(Stored data entries)
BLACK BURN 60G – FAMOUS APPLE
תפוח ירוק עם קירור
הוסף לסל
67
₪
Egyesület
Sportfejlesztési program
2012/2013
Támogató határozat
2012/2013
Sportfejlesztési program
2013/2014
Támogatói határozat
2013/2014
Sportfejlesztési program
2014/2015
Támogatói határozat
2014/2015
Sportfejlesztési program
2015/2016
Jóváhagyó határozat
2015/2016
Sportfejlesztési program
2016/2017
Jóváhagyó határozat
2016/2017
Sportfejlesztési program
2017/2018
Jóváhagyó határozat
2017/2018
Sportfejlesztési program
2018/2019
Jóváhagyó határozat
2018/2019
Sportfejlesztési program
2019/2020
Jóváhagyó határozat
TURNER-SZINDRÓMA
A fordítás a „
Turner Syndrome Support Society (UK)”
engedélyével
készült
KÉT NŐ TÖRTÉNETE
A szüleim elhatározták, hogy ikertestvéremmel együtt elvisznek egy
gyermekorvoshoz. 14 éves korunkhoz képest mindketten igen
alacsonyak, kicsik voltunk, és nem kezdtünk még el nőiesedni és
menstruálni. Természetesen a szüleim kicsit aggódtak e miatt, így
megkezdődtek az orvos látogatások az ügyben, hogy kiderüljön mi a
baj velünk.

---

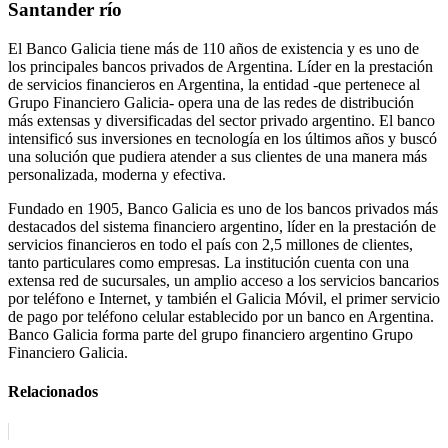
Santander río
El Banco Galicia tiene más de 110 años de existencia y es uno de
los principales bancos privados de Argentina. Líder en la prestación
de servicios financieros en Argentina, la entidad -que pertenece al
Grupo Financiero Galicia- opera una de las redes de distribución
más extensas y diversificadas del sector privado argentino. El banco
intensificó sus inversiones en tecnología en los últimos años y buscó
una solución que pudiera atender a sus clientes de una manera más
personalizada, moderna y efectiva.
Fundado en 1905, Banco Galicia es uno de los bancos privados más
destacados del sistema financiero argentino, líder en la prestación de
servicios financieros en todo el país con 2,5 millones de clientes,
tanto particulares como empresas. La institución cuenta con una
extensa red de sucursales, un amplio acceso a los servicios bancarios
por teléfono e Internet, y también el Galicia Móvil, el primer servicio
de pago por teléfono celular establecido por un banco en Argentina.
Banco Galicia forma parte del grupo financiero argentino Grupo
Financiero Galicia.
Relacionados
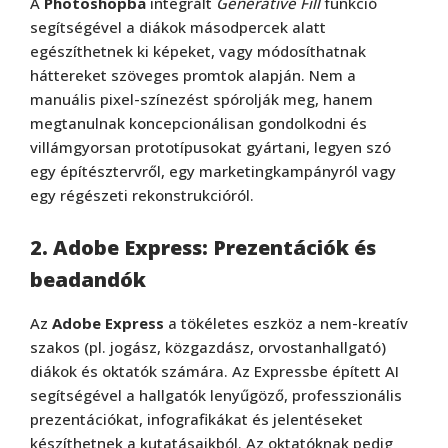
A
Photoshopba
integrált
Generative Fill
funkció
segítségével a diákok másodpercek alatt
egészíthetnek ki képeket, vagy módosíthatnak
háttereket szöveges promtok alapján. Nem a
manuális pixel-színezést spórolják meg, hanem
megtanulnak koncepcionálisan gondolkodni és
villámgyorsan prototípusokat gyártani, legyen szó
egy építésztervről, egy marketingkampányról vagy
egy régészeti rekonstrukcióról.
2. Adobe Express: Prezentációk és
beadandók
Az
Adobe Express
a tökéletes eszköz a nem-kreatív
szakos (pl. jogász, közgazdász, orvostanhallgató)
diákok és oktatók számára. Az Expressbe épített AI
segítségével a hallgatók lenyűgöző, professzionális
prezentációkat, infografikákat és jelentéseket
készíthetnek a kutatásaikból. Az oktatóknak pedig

PROBLEM REQUIREMENTS:
From the data above, copy each line that has the string "Argentina".

PROBLEM SOLUTION:
los principales bancos privados de Argentina. Líder en la prestación
de servicios financieros en Argentina, la entidad -que pertenece al
de pago por teléfono celular establecido por un banco en Argentina.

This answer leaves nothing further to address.